Let your friends ground you in reality

When my college girlfriend left me for another guy while we were on a break, I had isolated myself somewhat from my friends.

Looking back I think I sensed she didn’t mix well with my friends, so I was either with her or with my friends – never both at the same time. During the relationship, the balance shifted more and more towards spending time with her at the expense of spending time with my friends.

This is a common pattern leading up to a breakup by the way: Living in a bubble with your girlfriend isolated from your friends (and family).

When she suggested a ‘break’ and subsequently slept with another guy, I had nowhere to turn to but my friends.

Awesome as they are, they welcomed me with open arms and listened to my story.

I remember two distinct moments when this played out.

The first was when I told my buddy Tommy she had slept with another guy, but… we were on a break, so technically it wasn’t foul play.

(I was defending her actions, desperately finding a way to forgive her so as not to lose her.)

“That’s still a pretty shitty thing to do though”, Tommy said.

“What is?” I replied, for a moment not understanding what he was referring to.

“What she did… Sleeping with someone that quickly (1 week) after the ‘break’ – that’s a shitty thing to do”

I looked him in the eyes.

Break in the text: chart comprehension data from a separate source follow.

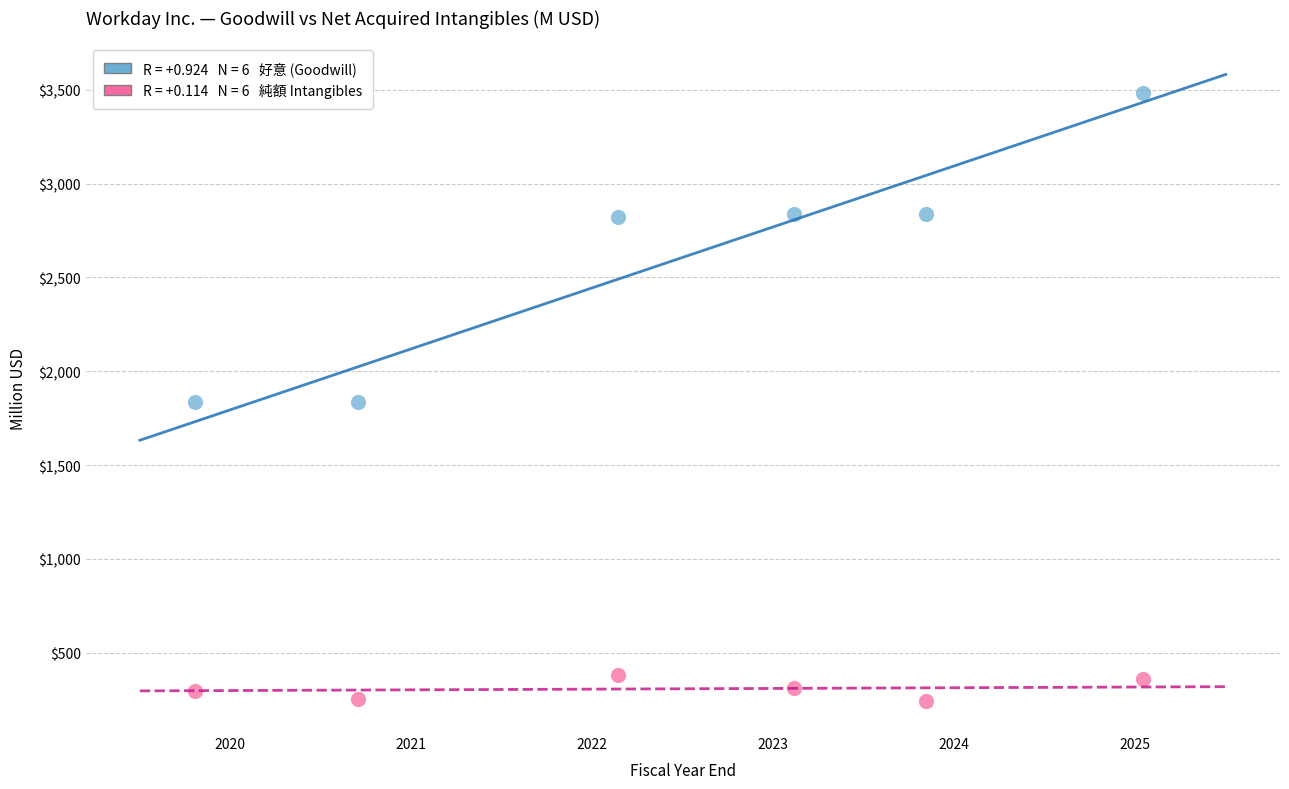

Across all data points, what is the range of Y values (max minus min)?

3236.3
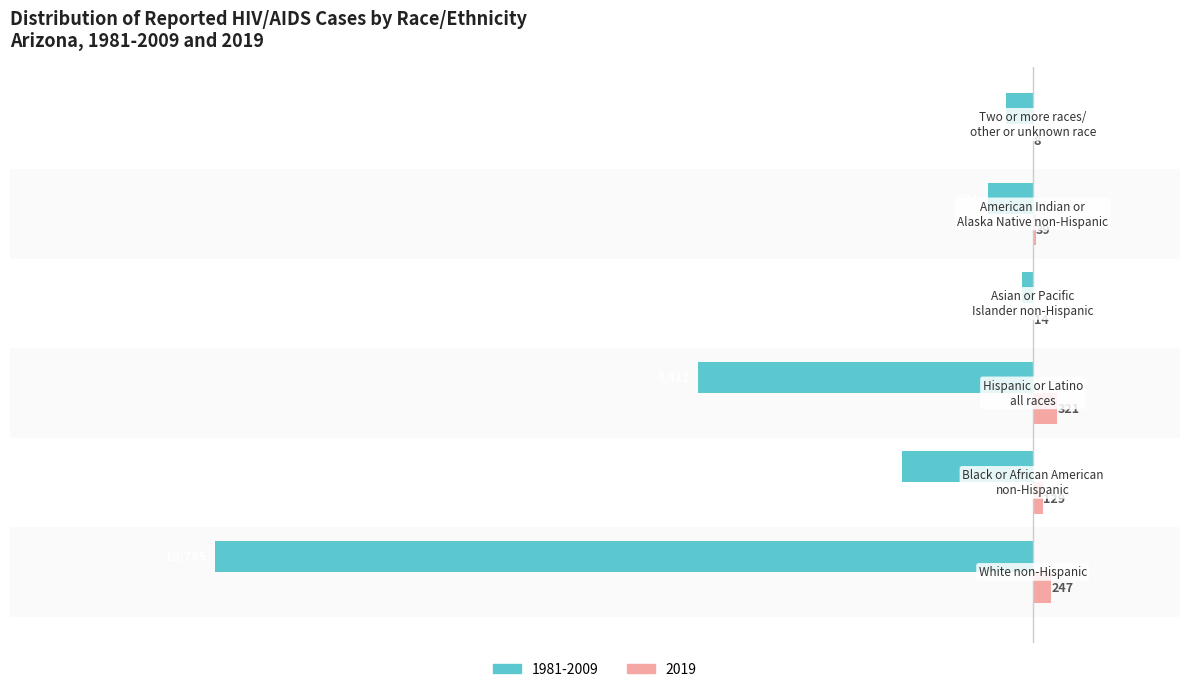

What is the sum of all 2019 values?

758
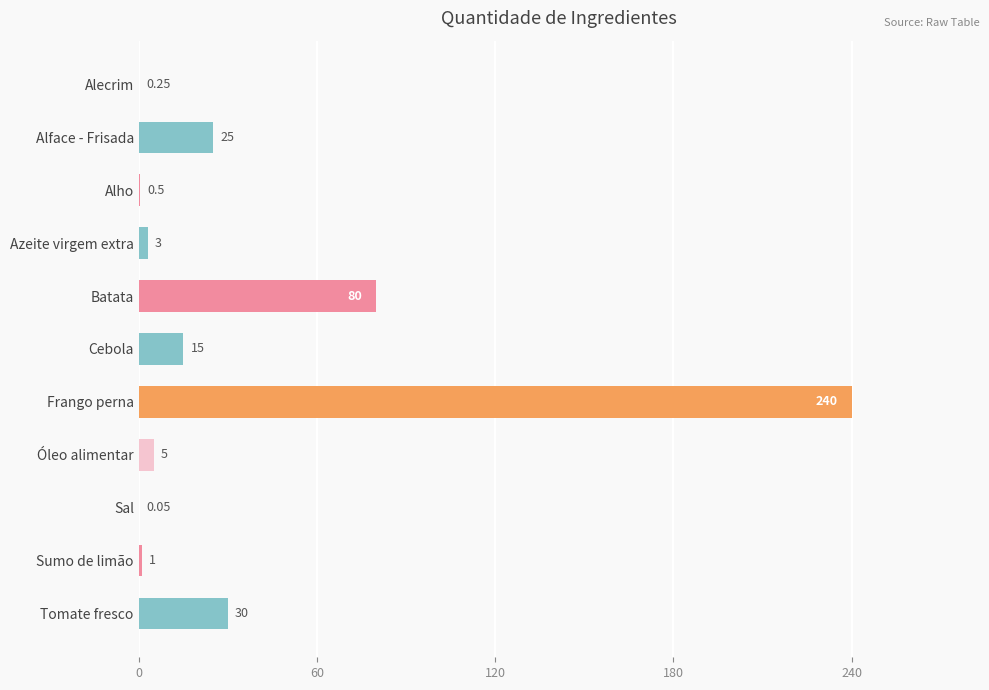

What is the change in value from Azeite virgem extra to Sumo de limão?

-2.0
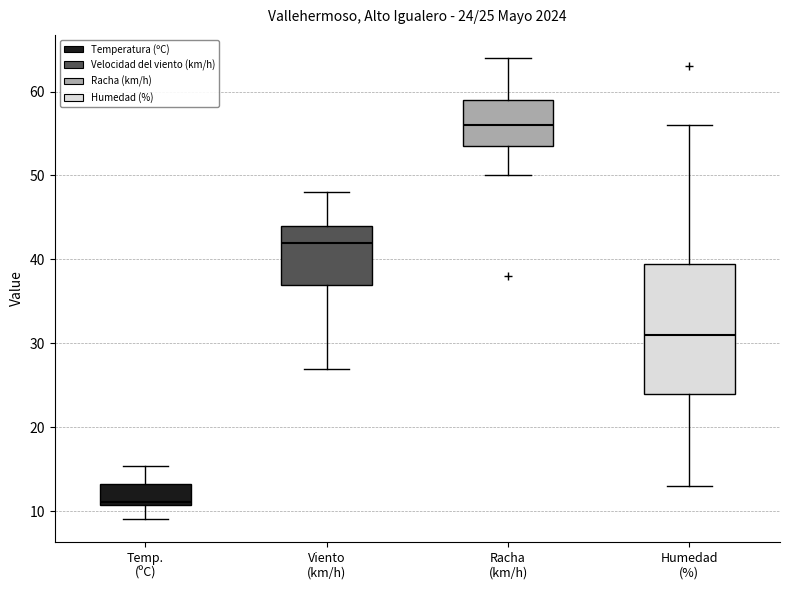

Which box is the tallest, from its lower edge to its upper edge?

Humedad (%)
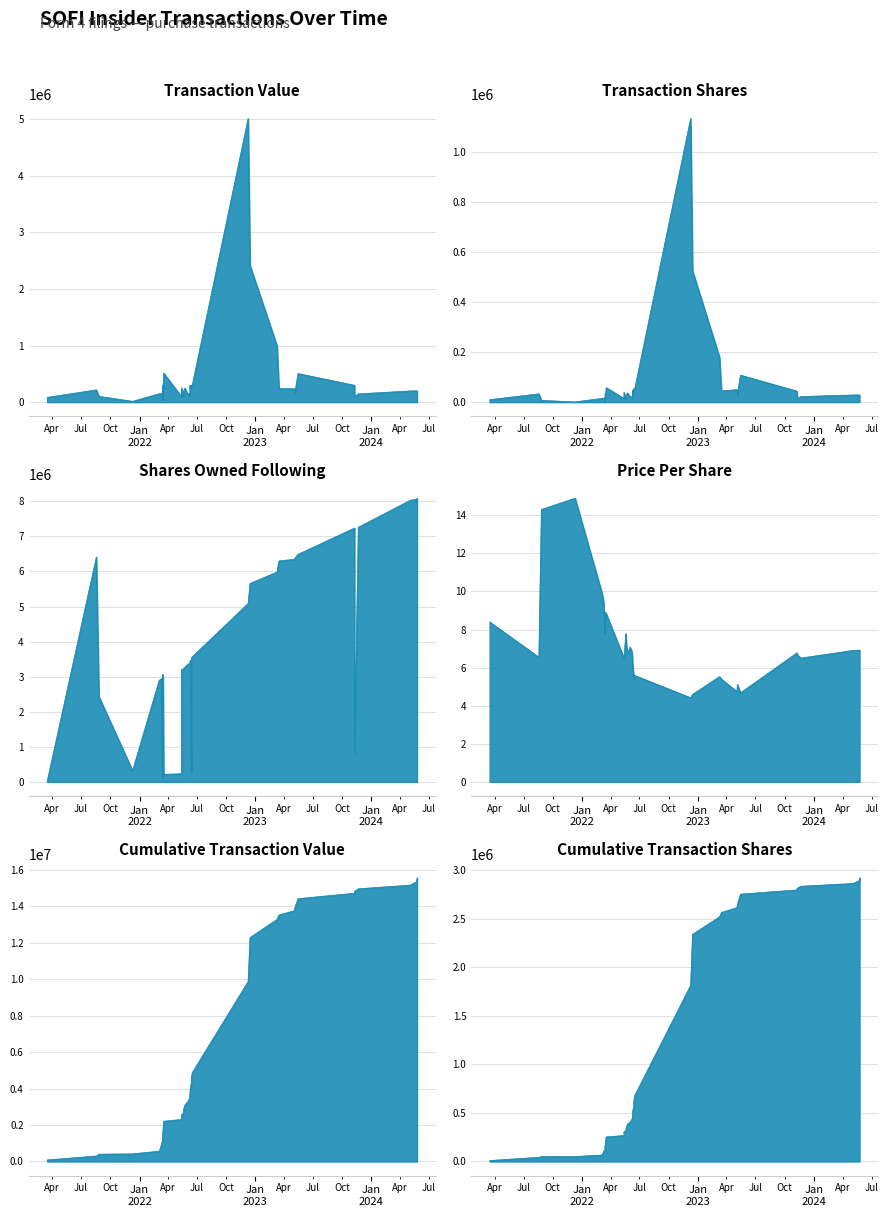

Is the value of transactionValue at 5 greater than the value of transactionShares at 32?

Yes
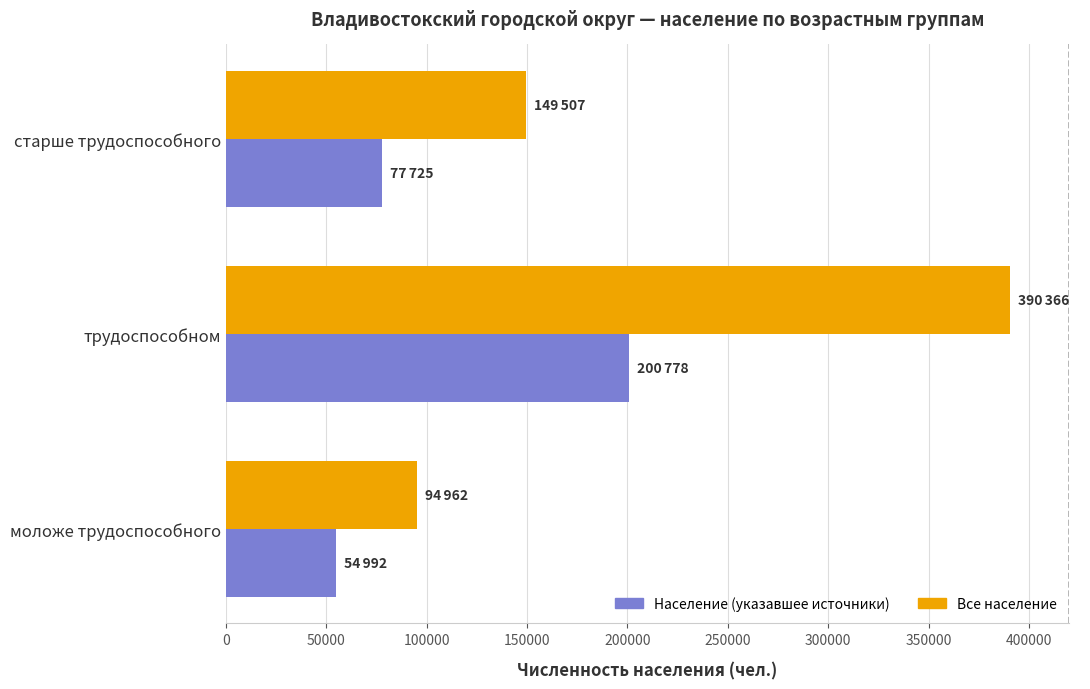

What is the difference between the maximum and minimum values in the Все население series?

295404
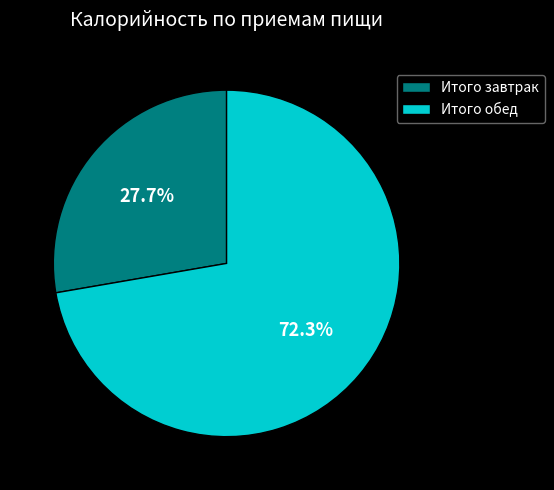

Approximately how many times larger is the value at Итого обед compared to Итого завтрак?

2.6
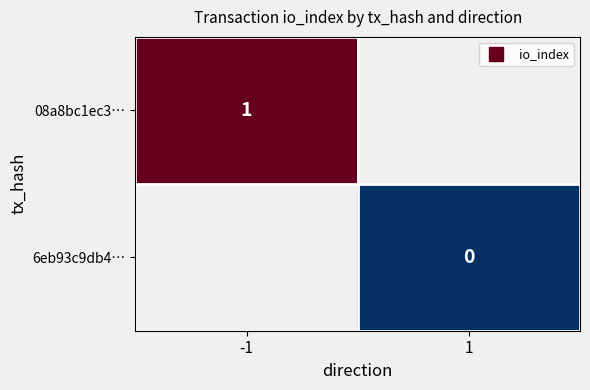

Read the 08a8bc1ec3… value at -1.

1.0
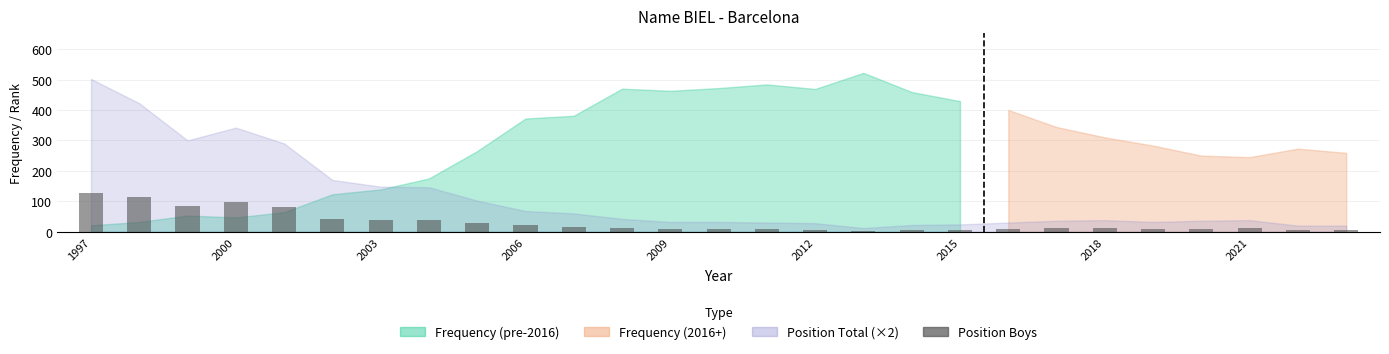

What is the difference between the second highest and second lowest values?

108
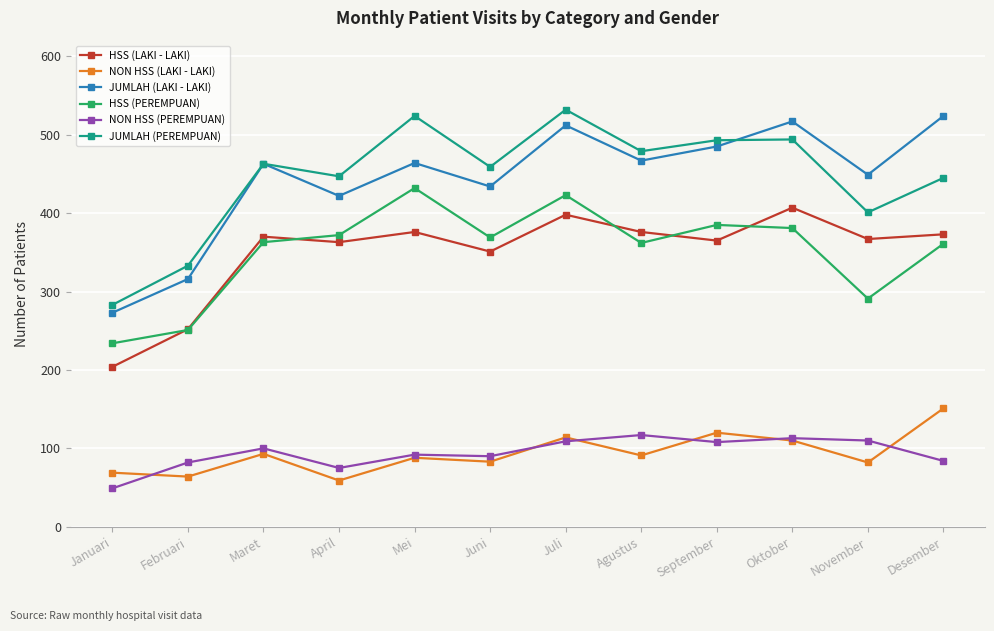

Is the value of HSS (LAKI - LAKI) at Desember greater than the value of NON HSS (PEREMPUAN) at Agustus?

Yes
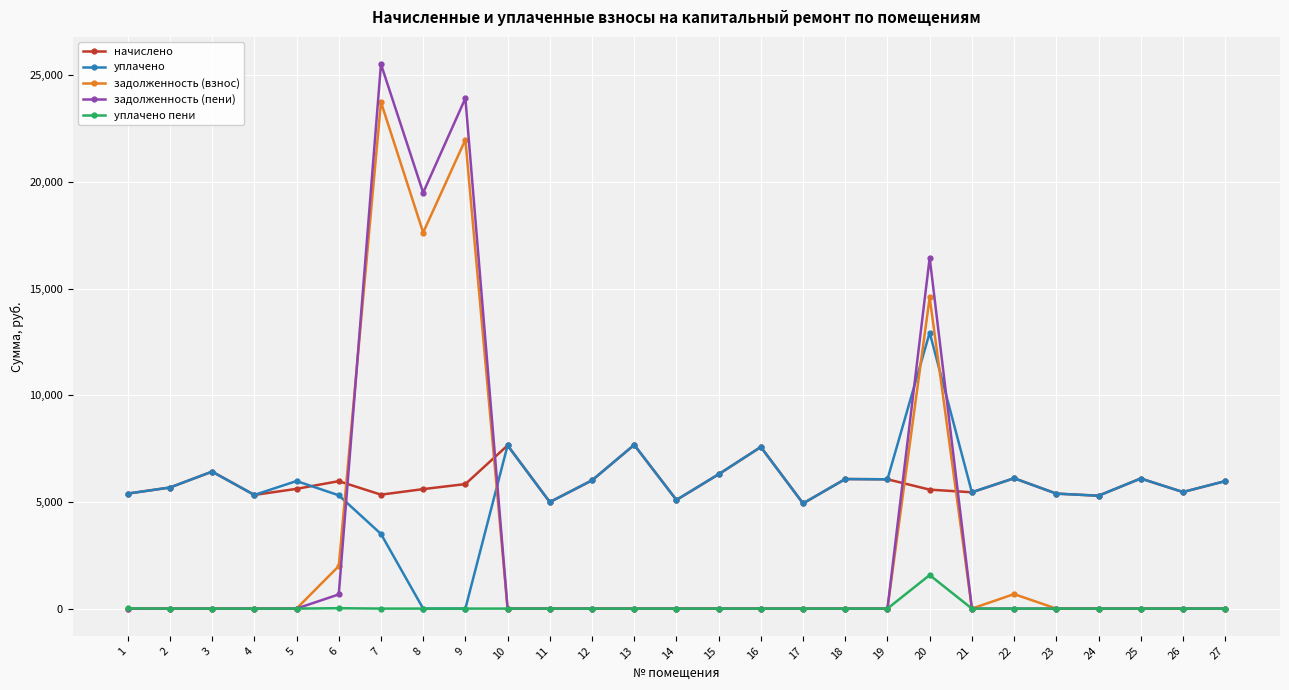

At which label does начислено first exceed 5675?

2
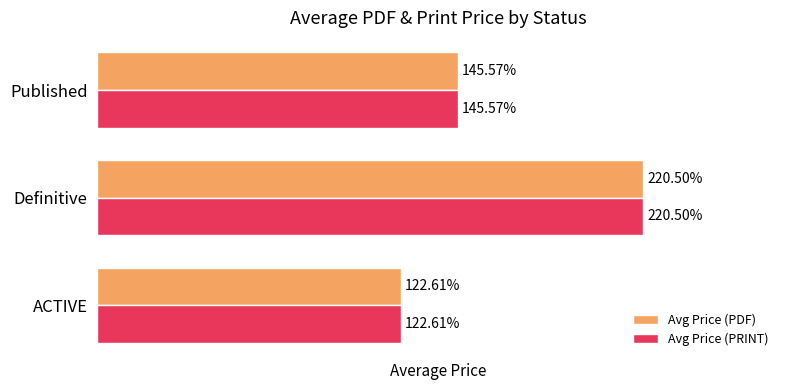

Is the value of Avg Price (PDF) at ACTIVE greater than the value of Avg Price (PRINT) at Published?

No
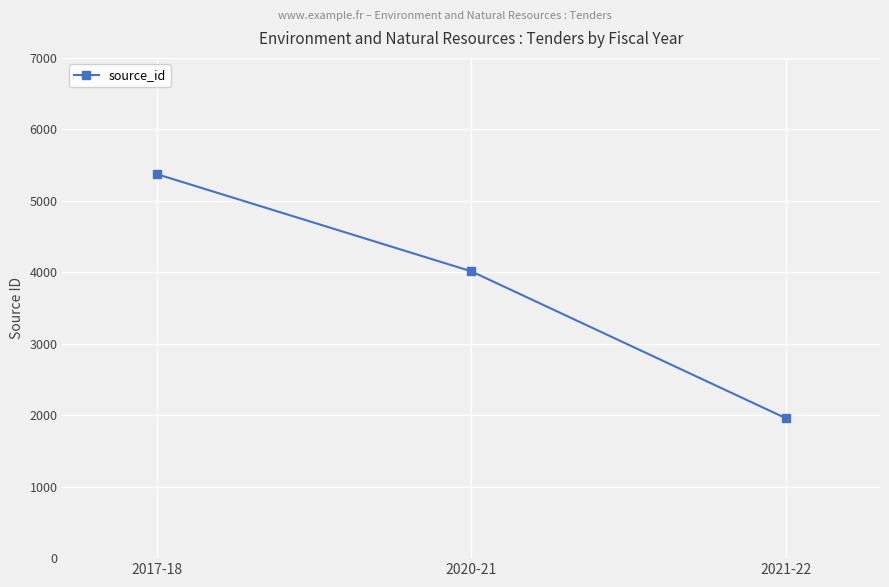

How many distinct data groups are displayed?

1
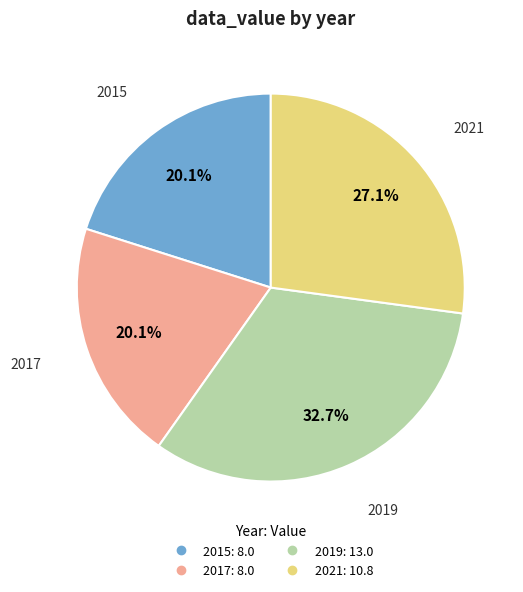

What is the ratio of the value at 2017 to the value at 2021?

0.7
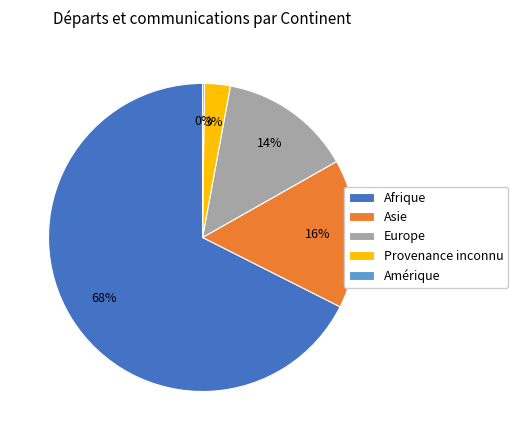

Which has a higher value, Europe or Asie?

Asie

I could see that the words he had chosen seemed obvious to him, yet to me they were not. It sounded foreign.

But they sank in.

This was the first time that it started to dawn on me that she had done something shitty to me.

My projection of her slowly started to change.

I was still madly in love with her, but this was no longer something trivial she had done. No, this was a shitty thing she did.

And it took my buddy Tommy telling me in my face to burst the bubble I was living in.

This is one of the benefits of talking to friends.

They’re not looking at the situation with all the emotional baggage that you are.

If you’re lucky, they know you and they can tell if you’re not thinking straight. They’ll pop your bubble, and that’s a GIFT.

One more example.

About a month ago after the breakup I was talking to my buddy Marty. The breakup came up in conversation – as it does – and he surprised me by what he said.

“You know man, I didn’t really like her that much.”

“What?” I replied. I was very surprised to hear that. Especially since I consider Marty one of my best friends.

“Yeah. Your ex. I didn’t like her that much. And I think if you ask your other friends, I think they’d tell you the same.”

I was speechless. My friends hadn’t liked my ex? How could I have been blind to this all along?

Sure enough when I did get round to asking my friends, none of them had liked my ex. Some had seriously questioned what I saw in her.

By isolating myself with her from my friends and I had shielded myself from this reality.

This is one of the most valuable lessons I learnt after this breakup.

Your friends can keep you grounded in reality and act as a benevolent “filter” for your choice in mate.

So in conclusion.

  1. Make sure you share your breakup story with family, friends, colleagues – whoever you have close to you. They can help you ground yourself in reality.
  2. Listen to what your friends say about your partner. They’re often able to see things that are difficult for you to see. If none of your friends like her, that’s a sign!